Show every line from the records below that contains the string "Cantwell", copying each line in full. Case counts.

[GIVEN DATA — start]

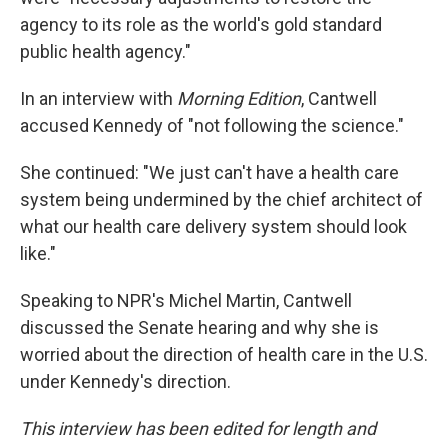
agency to its role as the world's gold standard
public health agency."
In an interview with
Morning Edition
, Cantwell
accused Kennedy of "not following the science."
She continued: "We just can't have a health care
system being undermined by the chief architect of
what our health care delivery system should look
like."
Speaking to NPR's Michel Martin, Cantwell
discussed the Senate hearing and why she is
worried about the direction of health care in the U.S.
under Kennedy's direction.
This interview has been edited for length and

[GIVEN DATA — finish]

| SOLUTION |
, Cantwell
Speaking to NPR's Michel Martin, Cantwell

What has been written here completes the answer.